_Material provided_:
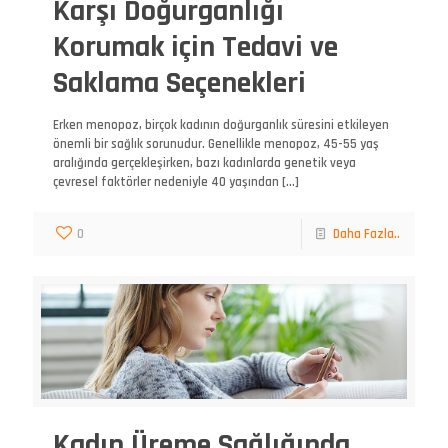
Karşı Doğurganlığı
Korumak için Tedavi ve
Saklama Seçenekleri
Erken menopoz, birçok kadının doğurganlık süresini etkileyen
önemli bir sağlık sorunudur. Genellikle menopoz, 45-55 yaş
aralığında gerçekleşirken, bazı kadınlarda genetik veya
çevresel faktörler nedeniyle 40 yaşından
[…]
0
Daha Fazla..
Kadın Üreme Sağlığında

_Assignment_:
If a line above contains the string "menopoz", count it, then give the total and nothing else.

_Your solution_:
2